Alain Grumbach
La vie psychique fait intervenir aussi bien des processus globaux et larges que des processus locaux dont le nombre d'éléments est relativement restreint.
Leur découverte et description a donné naissance à différentes disciplines qui privilégient chacune un niveau d'approche. Celui-ci est déterminé par différents facteurs : la conception générale de la psyché au moment où le chercheur fait sa découverte ; les outils dont il dispose pour l'appréhender et en rendre compte ; sa capacité de conception de la complexité du processus lui-même ; les spécificités de son propre fonctionnement psychique.
Ainsi, neurologie, physiologie, neuro-biologie, neuro-immunologie travaillent-elles d'abord sur l'architecture et les fonctionnements locaux ; cependant, l'observateur pense et aime ; son langage véhicule une part de son imagination.
Linguistique et psychanalyse appréhendent plutôt les manifestations verbales et affectives qui dépassent les limites du corps ; pourtant, elles se doivent de présenter des modèles explicatifs qui intègrent, ou au moins respectent les lois et les connaissances issues des sciences naturelles.
Psychiatrie, psychosomatique et éthologie se cherchent dans un intermédiaire en constante redéfinition, avec d'impressionnants mouvements de bascule.
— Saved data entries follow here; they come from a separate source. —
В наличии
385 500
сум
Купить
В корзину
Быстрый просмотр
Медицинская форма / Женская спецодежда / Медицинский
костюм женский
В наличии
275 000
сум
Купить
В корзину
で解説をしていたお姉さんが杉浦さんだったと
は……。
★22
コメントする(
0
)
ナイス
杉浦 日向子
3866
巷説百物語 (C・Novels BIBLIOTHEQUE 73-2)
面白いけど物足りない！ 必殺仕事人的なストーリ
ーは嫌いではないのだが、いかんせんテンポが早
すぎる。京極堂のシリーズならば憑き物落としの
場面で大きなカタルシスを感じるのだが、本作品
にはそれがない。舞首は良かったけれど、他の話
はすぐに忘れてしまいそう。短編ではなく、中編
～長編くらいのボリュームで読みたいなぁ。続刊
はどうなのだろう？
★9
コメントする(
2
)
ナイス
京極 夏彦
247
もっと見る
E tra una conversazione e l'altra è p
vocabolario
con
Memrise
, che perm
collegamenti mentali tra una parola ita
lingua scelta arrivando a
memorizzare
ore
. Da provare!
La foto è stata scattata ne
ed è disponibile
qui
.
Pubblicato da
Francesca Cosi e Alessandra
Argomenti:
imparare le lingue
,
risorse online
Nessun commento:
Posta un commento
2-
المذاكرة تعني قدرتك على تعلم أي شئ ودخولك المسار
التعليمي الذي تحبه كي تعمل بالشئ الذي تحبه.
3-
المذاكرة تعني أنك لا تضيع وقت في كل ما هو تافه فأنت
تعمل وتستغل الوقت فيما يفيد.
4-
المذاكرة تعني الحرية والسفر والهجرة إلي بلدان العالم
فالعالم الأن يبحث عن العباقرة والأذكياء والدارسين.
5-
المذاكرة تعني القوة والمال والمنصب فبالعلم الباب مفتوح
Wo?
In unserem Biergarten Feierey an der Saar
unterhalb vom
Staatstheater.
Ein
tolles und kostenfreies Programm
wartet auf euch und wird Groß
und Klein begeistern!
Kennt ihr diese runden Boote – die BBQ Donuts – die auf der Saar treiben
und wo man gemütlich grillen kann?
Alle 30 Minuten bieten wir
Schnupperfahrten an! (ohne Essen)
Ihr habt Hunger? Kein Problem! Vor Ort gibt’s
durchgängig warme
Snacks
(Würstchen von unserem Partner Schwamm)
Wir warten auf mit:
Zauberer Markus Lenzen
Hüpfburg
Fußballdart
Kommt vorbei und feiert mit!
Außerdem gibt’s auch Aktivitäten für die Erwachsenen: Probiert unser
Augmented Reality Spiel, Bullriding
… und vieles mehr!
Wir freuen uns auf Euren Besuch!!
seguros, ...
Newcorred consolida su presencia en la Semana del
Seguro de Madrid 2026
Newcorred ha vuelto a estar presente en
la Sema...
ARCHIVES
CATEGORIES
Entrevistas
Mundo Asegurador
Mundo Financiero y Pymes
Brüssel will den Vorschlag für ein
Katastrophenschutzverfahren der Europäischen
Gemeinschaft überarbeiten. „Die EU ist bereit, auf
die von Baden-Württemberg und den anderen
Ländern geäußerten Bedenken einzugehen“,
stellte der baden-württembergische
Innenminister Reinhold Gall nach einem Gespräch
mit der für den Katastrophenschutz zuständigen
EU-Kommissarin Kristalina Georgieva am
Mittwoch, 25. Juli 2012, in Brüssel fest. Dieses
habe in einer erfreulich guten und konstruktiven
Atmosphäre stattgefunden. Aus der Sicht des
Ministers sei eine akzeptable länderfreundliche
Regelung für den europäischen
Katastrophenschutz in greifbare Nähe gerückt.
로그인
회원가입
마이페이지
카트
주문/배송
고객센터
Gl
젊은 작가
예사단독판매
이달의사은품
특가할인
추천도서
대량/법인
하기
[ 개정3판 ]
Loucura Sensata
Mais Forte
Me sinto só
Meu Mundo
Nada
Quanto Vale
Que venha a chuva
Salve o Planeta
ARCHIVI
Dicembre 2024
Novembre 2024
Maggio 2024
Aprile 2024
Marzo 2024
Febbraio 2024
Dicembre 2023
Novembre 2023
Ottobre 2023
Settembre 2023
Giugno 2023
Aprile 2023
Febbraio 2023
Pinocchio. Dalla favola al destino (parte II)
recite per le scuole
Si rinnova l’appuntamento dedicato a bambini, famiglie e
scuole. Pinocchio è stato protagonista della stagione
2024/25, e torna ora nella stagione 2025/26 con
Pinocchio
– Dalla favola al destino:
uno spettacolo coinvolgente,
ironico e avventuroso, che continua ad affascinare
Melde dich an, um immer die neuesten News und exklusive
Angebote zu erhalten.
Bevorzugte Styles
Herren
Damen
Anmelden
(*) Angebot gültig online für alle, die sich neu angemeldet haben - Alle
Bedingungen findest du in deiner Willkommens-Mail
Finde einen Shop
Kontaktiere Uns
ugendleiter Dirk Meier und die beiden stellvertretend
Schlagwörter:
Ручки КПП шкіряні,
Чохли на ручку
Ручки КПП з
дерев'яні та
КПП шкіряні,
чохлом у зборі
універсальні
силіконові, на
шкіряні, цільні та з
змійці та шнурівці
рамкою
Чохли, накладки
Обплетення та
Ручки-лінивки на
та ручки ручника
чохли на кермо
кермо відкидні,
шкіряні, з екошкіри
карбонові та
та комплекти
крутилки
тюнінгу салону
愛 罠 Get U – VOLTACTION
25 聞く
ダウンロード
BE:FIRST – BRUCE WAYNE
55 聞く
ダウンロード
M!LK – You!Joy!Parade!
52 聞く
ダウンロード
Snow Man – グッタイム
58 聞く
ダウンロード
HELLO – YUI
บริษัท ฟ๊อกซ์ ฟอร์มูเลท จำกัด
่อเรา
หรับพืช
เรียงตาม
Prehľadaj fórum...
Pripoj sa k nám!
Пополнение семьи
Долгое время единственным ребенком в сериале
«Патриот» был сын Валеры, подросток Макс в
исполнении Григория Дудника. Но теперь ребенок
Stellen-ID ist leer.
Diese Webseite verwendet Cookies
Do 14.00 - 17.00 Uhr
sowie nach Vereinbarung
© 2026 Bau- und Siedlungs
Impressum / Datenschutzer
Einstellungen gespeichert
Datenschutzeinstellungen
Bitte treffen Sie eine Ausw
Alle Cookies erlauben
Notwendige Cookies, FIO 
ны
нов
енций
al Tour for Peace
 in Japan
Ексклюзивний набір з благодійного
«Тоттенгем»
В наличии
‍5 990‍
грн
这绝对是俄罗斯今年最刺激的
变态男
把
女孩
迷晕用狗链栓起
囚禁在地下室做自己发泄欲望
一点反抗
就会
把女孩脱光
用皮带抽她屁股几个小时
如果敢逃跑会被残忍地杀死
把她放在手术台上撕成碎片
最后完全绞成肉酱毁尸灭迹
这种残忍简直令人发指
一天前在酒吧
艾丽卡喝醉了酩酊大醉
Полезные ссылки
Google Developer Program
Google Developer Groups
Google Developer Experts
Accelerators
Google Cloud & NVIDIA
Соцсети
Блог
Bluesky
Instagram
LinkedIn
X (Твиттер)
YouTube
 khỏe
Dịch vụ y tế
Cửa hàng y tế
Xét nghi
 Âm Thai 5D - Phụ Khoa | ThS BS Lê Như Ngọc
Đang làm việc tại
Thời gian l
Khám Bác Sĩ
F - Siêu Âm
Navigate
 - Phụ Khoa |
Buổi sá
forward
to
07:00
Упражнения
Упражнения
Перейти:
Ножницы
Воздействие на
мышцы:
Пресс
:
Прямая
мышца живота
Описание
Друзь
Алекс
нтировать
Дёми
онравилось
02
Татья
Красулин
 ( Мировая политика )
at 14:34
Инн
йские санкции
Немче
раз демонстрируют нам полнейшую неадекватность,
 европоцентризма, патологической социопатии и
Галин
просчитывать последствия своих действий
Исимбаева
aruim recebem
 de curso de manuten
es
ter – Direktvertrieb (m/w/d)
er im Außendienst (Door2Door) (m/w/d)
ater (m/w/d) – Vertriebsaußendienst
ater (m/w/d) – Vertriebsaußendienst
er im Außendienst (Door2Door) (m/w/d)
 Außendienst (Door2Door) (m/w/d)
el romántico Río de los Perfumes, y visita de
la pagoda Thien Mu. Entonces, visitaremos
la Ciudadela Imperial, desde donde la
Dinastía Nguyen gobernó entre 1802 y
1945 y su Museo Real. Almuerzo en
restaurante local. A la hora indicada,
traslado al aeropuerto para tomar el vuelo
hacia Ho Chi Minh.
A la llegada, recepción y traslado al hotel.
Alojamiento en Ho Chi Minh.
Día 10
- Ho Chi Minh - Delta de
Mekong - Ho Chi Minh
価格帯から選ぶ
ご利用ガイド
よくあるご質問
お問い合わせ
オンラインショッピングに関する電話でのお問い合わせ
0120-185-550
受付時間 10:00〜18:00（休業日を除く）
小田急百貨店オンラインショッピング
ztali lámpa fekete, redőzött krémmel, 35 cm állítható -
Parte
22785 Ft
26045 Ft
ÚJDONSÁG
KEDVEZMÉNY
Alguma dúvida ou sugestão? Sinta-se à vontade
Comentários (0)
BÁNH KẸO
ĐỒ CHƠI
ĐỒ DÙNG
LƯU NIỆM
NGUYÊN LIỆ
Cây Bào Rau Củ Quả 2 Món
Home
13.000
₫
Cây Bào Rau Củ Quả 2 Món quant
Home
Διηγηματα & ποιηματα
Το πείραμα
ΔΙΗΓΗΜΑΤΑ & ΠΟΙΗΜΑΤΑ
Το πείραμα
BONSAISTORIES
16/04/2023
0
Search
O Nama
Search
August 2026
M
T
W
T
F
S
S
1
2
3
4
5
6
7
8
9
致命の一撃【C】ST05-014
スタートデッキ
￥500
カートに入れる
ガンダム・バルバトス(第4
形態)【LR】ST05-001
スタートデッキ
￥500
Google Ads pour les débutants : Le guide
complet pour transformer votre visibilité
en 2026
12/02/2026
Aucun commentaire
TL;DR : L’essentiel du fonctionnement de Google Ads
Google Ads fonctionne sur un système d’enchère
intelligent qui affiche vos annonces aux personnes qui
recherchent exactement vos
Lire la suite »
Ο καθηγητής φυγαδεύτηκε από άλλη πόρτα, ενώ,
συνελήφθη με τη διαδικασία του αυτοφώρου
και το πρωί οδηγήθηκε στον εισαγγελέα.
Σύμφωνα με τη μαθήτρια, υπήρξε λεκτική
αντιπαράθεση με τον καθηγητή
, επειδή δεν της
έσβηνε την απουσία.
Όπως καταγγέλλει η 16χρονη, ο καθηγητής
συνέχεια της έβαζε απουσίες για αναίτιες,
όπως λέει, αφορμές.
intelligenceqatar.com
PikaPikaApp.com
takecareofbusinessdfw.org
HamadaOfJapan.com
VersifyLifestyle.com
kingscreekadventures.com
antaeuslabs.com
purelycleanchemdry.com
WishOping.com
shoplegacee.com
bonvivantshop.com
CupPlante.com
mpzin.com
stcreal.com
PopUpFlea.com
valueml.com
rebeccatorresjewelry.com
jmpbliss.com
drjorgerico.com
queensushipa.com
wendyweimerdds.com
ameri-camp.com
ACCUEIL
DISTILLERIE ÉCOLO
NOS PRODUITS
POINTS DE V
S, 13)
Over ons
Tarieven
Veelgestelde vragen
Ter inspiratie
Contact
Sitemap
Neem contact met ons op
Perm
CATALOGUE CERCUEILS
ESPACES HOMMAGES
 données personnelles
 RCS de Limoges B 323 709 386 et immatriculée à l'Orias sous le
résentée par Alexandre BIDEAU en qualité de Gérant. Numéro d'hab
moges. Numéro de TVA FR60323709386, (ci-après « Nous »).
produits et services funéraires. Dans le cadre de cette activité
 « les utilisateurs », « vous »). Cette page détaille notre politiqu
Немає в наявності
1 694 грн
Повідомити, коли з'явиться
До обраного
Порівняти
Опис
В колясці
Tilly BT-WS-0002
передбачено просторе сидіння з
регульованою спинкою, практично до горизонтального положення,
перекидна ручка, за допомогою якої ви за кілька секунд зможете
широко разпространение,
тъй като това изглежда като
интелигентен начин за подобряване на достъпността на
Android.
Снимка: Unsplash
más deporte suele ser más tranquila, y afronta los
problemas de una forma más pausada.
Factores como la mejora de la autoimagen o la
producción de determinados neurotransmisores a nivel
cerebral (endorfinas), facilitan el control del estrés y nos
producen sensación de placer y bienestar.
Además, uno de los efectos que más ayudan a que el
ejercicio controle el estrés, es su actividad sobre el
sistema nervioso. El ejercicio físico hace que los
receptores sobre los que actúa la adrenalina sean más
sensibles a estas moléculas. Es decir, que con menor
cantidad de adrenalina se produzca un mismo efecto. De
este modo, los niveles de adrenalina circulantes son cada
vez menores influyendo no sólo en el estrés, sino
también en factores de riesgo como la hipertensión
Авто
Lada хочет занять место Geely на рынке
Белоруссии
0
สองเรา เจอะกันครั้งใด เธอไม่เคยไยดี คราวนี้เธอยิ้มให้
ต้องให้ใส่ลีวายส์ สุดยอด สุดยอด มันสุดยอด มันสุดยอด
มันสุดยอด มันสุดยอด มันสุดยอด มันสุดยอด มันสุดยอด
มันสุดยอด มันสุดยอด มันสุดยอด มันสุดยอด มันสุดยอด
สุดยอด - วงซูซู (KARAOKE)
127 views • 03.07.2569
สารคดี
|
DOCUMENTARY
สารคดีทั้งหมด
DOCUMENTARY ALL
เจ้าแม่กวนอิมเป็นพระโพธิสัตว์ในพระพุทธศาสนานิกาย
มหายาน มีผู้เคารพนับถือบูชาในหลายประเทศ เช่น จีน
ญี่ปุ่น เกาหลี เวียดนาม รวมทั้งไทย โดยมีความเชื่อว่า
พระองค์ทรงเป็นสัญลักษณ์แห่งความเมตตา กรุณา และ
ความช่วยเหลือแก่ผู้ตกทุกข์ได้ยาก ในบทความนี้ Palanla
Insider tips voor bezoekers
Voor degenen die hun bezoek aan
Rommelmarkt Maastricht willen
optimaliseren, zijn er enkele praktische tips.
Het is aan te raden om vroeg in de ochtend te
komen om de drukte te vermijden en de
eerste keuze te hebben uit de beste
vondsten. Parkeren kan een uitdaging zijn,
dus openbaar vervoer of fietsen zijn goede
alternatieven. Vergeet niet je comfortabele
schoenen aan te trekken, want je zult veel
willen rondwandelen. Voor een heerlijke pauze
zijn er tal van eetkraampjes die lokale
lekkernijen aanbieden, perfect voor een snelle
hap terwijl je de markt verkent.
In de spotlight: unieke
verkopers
Reste l'intelligence artificielle qui se donne pour vocation d'intégrer différents savoirs et de simuler par des machines, différentes fonctions du psychisme.
Ces différents agencements et niveaux d'étude de la réalité psychique posent la question de principes de fonctionnement et même de structures qui seraient semblables, que l'on pourrait retrouver dans les travaux de chaque discipline. Est-ce que l'analogie des descriptions, biologique d'un côté, psychanalytique de l'autre, n'est qu'un simple jeu de langage ? Ou bien s'agit-il de l'expression à différents niveaux, d'une même activité humaine ?
Au delà de la nécessité de découpage, de décomposition du scientifique, du jeu de langage, nous nous poserons la question du caractère ontologique de la structuration en niveaux.
La question peut être même de savoir si telle structure, émergeant d'une approche locale, n'est pas le prototype de celle, analogue que l'on retrouve à un autre niveau d'approche.
Une autre façon de poser le problème est de se demander si l'on ne retrouve pas des modes de transformation identiques d'un fonctionnement «simple» à un fonctionnement «complexe».
Enfin, l'identité de description entre les supports matériels et les supports psychiques d'une même activité, la mémoire par exemple, peut aller jusqu'à introduire l'identité entre leurs éléments de base : ici le neurone, là la représentation. C'est ce pas qu'avait franchi Freud dans l'Esquisse.
Ces différentes questions sont sous-jacentes dans les contributions d'A. Grumbach, J.F.. Vibert, B. Cyrulnik et J.M.. Thurin qui traitent de l'utilisation de la notion de niveau d'organisation à la lumière d'observations effectuées en Intelligence Artificielle, en neurosciences, en éthologie et en psychanalyse.